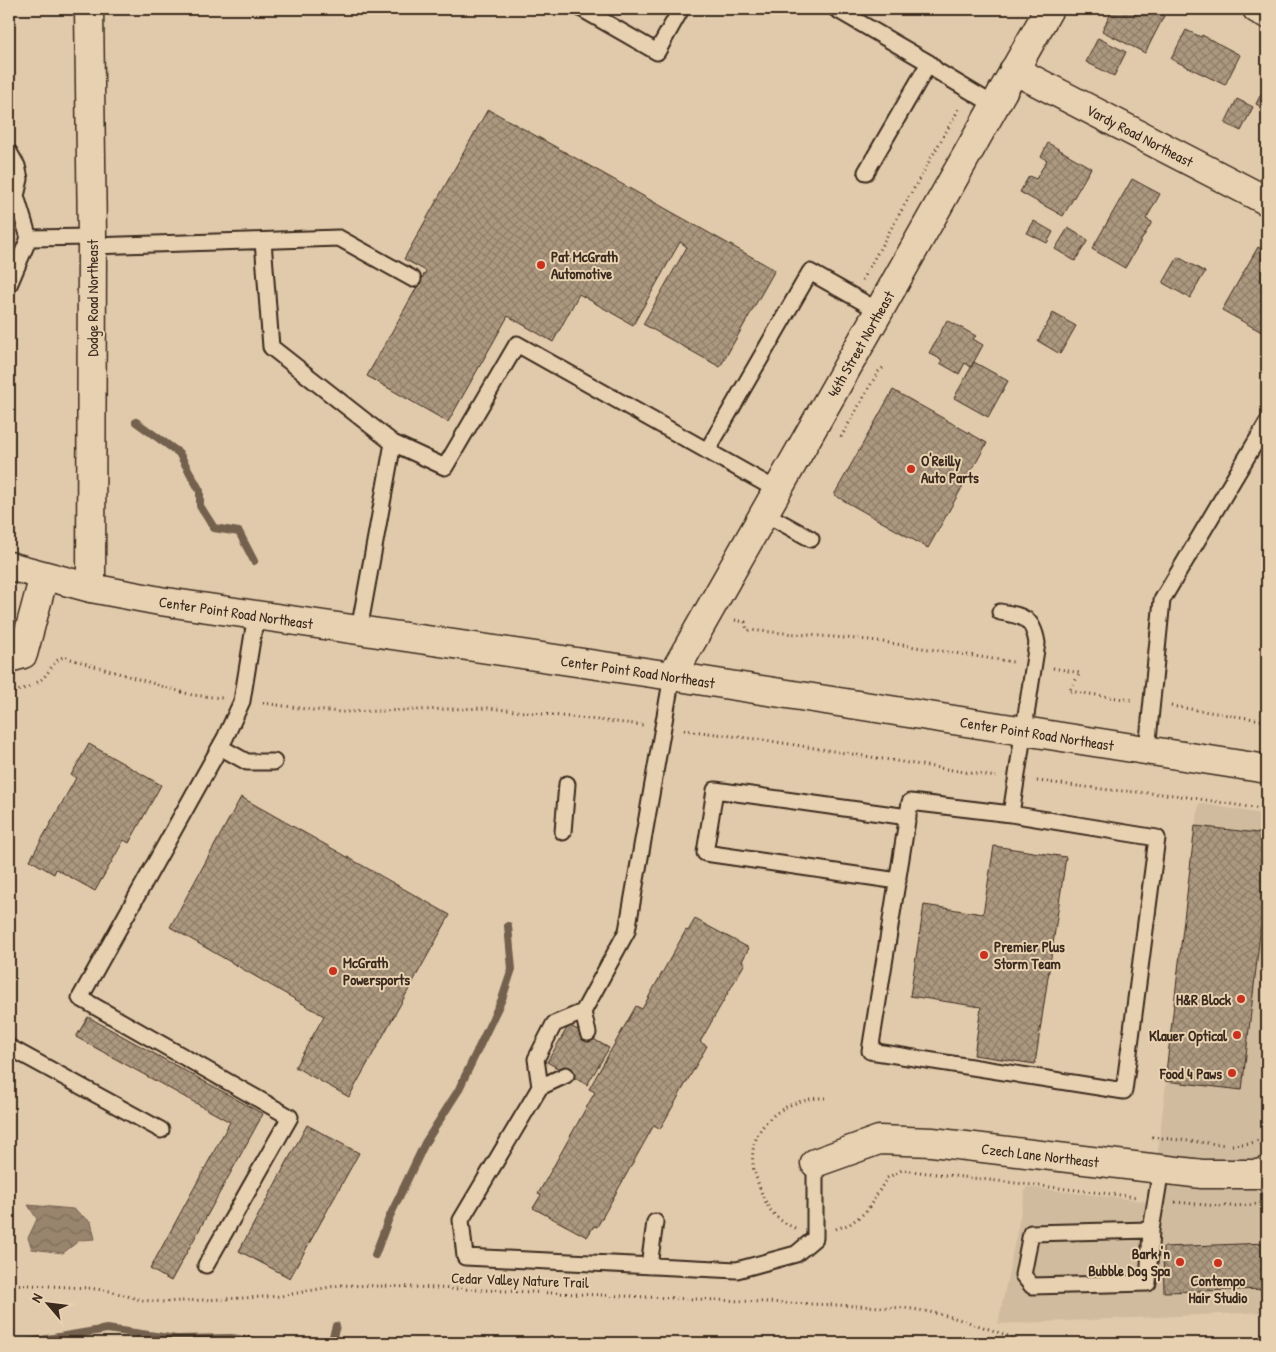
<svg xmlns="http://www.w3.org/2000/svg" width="1276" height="1352" font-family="'Patrick Hand',sans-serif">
<defs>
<pattern id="water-waves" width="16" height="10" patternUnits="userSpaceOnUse" patternTransform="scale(1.25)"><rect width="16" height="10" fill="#99856e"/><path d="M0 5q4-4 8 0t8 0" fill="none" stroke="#7e6d5a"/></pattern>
<pattern id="building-cross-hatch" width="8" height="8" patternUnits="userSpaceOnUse" patternTransform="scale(1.25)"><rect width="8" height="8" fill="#ad9980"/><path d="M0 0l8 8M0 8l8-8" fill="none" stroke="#8e7d68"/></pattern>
</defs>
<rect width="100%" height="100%" fill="#e1caab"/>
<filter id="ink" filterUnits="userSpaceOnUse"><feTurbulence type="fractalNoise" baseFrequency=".02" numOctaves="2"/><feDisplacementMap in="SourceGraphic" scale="10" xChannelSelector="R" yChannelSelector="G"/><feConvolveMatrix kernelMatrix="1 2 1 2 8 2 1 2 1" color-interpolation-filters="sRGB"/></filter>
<g filter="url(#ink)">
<path fill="#d1bb9e" d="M1199,803L1267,815V1312L998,1324L1026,1187L1152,1202Z"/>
<path fill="url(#water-waves)" stroke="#73614e" d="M28,1205L73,1209L91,1222L95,1239L80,1240L63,1253L32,1249L28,1238L37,1219Z"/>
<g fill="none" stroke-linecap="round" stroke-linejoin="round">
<path stroke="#73614e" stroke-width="8" d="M136,422L179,453L200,491V506L214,528L239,532L254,561
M375,1255L389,1218L425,1143L458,1091L502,999L512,969L508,926
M23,1343L107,1329L176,1339L231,1338L270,1343
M331,1343L336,1326"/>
</g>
<path fill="url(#building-cross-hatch)" stroke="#3b2a1e" d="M1113,9H1149L1164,16L1145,53L1102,31Z
M1186,30L1201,37L1202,35L1240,55L1225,85L1171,59Z
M1098,38L1126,52L1114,76L1086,62Z
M1267,82V110L1256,104Z
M1237,99L1253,107L1241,131L1225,123Z
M488,109L775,270L720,367L643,324L687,247L680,242L633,325L579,294L553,342L508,316L448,422L367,376L426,271L404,259Z
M1048,143L1091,168L1063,216L1020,192L1029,176L1036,179L1047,160L1041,157Z
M1132,179L1160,194L1146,219L1152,222L1125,268L1092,249Z
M1034,221L1053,232L1047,243L1027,233Z
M1068,228L1088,240L1075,261L1055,249Z
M1258,247L1267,252V335L1222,310Z
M1178,257L1205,272L1190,298L1163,283Z
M1053,313L1076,326L1060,354L1038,341Z
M947,320L976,336L973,339L983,345L971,367L965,363L959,374L940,363L942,360L929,353Z
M974,362L1008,381L988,417L954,398Z
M893,390L987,443L928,548L834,495Z
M89,744L161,785L129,843L124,840L95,891L56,869L54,874L30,860L76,778L71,775Z
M241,797L450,915L349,1097L295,1067L324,1016L170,927Z
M1195,826L1267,834V873L1242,1090L1165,1081Z
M994,846L1066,857L1035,1064L974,1055L981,1007L910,996L924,905L983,914Z
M695,919L749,948L742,961L745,963L700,1042L707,1046L660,1129L654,1125L597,1227L594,1226L587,1237L533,1208L541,1195L538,1194L595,1092L589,1089L636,1006L642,1009L686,930L688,931Z
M88,1017L263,1114L171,1281L150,1269L230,1122L76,1037Z
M569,1025L609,1048L587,1085L547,1062Z
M307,1125L359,1153L290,1278L239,1251Z
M1267,1243V1289L1164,1292L1163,1247Z"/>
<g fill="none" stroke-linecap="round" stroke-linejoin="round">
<g stroke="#3b2a1e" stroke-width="19">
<path id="lane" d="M582,9L657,52L681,9
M836,9L929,63L937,71L994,105
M9,152L17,166L20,179L16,196L29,238L92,237
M866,172L929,63
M263,241L271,347L393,443L359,630
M92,246L339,238L413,279
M9,285L29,238
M393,443L445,467L517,344L777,490
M707,451L810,272L879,311
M764,513L811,539
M1000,612C1024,616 1033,618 1037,643L1011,814L1157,838L1124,1091L870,1051L910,802L1011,814
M672,676L627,931L583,1012L554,1024L536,1059L540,1087L461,1220L465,1257L737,1270L796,1254L815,1238V1163
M220,747L247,762H274
M1147,750L1162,600L1267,423
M563,832L567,784
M898,881L705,853L715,790L908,817
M583,1012L588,1033
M9,1047L161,1130
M540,1087L566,1075
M1151,1230L1148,1283L1032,1286L1023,1275L1031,1233L1151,1230L1161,1169
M206,1265L290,1117L80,998L225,738L242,701L256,615
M649,1266L655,1222"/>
</g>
<g stroke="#3b2a1e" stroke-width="31">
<g id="street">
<path d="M89,9L92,237L91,588"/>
<path d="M1257,9L1267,14"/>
<path id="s1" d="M1014,70L1267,201"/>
<path d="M9,658L23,654L44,576"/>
<path id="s2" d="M672,676L879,311L1049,9"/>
<path id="s3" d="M815,1163L879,1140L932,1142L1202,1174H1258L1267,1171"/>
</g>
</g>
<g stroke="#3b2a1e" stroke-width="31">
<g id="secondary">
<path id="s4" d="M9,566L91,588L160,601L672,676L1267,769"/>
</g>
</g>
<path stroke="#3b2a1e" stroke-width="3" stroke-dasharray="1 4" stroke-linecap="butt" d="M862,280L960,107
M841,437L878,372L884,367
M735,620L745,622L747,630L870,640L1013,662
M1053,668L1080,673L1069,691L1131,700
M9,693C20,691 33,686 42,679C50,672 54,659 64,657L192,695L222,698
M263,703L313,710L343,712L488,708L643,725
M1171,706L1267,721
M684,730L764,740L996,777
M1037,781L1110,790L1175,795L1267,810
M1152,1137L1226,1145
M1232,1145L1251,1143L1267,1139
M1175,1202C1206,1205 1237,1209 1267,1202
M795,1228C773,1219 766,1206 759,1186C757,1178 753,1171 753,1164C748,1123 789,1097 825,1098
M836,1229L850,1224L866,1212L887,1178L902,1170L1137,1197
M9,1284L88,1288L110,1291L141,1300L164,1302L281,1296L341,1285L413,1287L905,1308C951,1314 984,1327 1027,1343"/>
<use href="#lane" stroke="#e8d1b1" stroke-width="15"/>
<use href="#street" stroke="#e8d1b1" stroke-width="28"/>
<use href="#secondary" stroke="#e8d1b1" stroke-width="28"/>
</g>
</g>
<g fill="#c8321e" stroke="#e8d1b1" stroke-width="2">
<circle cx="541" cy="265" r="5"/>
<circle cx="911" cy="469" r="5"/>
<circle cx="984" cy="955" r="5"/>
<circle cx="333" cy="971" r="5"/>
<circle cx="1241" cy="999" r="5"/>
<circle cx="1237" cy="1035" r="5"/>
<circle cx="1232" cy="1073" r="5"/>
<circle cx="1180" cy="1262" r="5"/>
<circle cx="1218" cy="1263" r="5"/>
</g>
<g text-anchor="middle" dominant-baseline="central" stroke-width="4" stroke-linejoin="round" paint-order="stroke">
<g font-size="15" fill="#3b2a1e" stroke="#e8d1b1">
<text stroke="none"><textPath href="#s1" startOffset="142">Vardy Road Northeast</textPath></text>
<text transform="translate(92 298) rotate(-90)">Dodge Road Northeast</text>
<text stroke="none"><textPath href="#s2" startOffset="382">46th Street Northeast</textPath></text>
<text stroke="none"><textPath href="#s4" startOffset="232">Center Point Road Northeast</textPath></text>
<text stroke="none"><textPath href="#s4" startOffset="638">Center Point Road Northeast</textPath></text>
<text stroke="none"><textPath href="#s4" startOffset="1042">Center Point Road Northeast</textPath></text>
<text stroke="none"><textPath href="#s3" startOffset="230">Czech Lane Northeast</textPath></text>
<text transform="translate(520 1280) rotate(2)">Cedar Valley Nature Trail</text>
</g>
<g font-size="15" font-weight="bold" fill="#3b2a1e" stroke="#e8d1b1" text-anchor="start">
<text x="551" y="256">Pat McGrath<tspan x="551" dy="17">Automotive</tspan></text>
<text x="921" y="460">O'Reilly<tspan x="921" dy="17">Auto Parts</tspan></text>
<text x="994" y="946">Premier Plus<tspan x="994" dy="17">Storm Team</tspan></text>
<text x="343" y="962">McGrath<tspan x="343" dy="17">Powersports</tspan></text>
<text x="1231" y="999" text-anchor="end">H&amp;R Block</text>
<text x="1227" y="1035" text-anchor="end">Klauer Optical</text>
<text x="1222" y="1073" text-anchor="end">Food 4 Paws</text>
<text x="1170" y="1253" text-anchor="end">Bark 'n<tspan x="1170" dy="17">Bubble Dog Spa</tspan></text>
<text x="1218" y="1280" text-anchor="middle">Contempo<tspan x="1218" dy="17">Hair Studio</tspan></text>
</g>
</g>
<rect width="1276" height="1352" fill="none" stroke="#e8d1b1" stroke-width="30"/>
<rect x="15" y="15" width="1246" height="1322" fill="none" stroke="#3b2a1e" stroke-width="2" filter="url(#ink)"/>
<g transform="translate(48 1304) rotate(298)" stroke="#e8d1b1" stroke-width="4" paint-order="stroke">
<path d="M0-4L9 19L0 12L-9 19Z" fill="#3b2a1e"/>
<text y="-8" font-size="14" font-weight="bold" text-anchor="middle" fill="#3b2a1e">N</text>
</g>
</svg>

- WORK REQUEST -
Among the records above, only the lines between the line holding "M1237,99L1253,107L1241,131L1225,123Z" and the line holding "M92,246L339,238L413,279", inclusive, are to be output, exactly as written.

- RESULT OF THE EXERCISE -
M1237,99L1253,107L1241,131L1225,123Z
M488,109L775,270L720,367L643,324L687,247L680,242L633,325L579,294L553,342L508,316L448,422L367,376L426,271L404,259Z
M1048,143L1091,168L1063,216L1020,192L1029,176L1036,179L1047,160L1041,157Z
M1132,179L1160,194L1146,219L1152,222L1125,268L1092,249Z
M1034,221L1053,232L1047,243L1027,233Z
M1068,228L1088,240L1075,261L1055,249Z
M1258,247L1267,252V335L1222,310Z
M1178,257L1205,272L1190,298L1163,283Z
M1053,313L1076,326L1060,354L1038,341Z
M947,320L976,336L973,339L983,345L971,367L965,363L959,374L940,363L942,360L929,353Z
M974,362L1008,381L988,417L954,398Z
M893,390L987,443L928,548L834,495Z
M89,744L161,785L129,843L124,840L95,891L56,869L54,874L30,860L76,778L71,775Z
M241,797L450,915L349,1097L295,1067L324,1016L170,927Z
M1195,826L1267,834V873L1242,1090L1165,1081Z
M994,846L1066,857L1035,1064L974,1055L981,1007L910,996L924,905L983,914Z
M695,919L749,948L742,961L745,963L700,1042L707,1046L660,1129L654,1125L597,1227L594,1226L587,1237L533,1208L541,1195L538,1194L595,1092L589,1089L636,1006L642,1009L686,930L688,931Z
M88,1017L263,1114L171,1281L150,1269L230,1122L76,1037Z
M569,1025L609,1048L587,1085L547,1062Z
M307,1125L359,1153L290,1278L239,1251Z
M1267,1243V1289L1164,1292L1163,1247Z"/>
<g fill="none" stroke-linecap="round" stroke-linejoin="round">
<g stroke="#3b2a1e" stroke-width="19">
<path id="lane" d="M582,9L657,52L681,9
M836,9L929,63L937,71L994,105
M9,152L17,166L20,179L16,196L29,238L92,237
M866,172L929,63
M263,241L271,347L393,443L359,630
M92,246L339,238L413,279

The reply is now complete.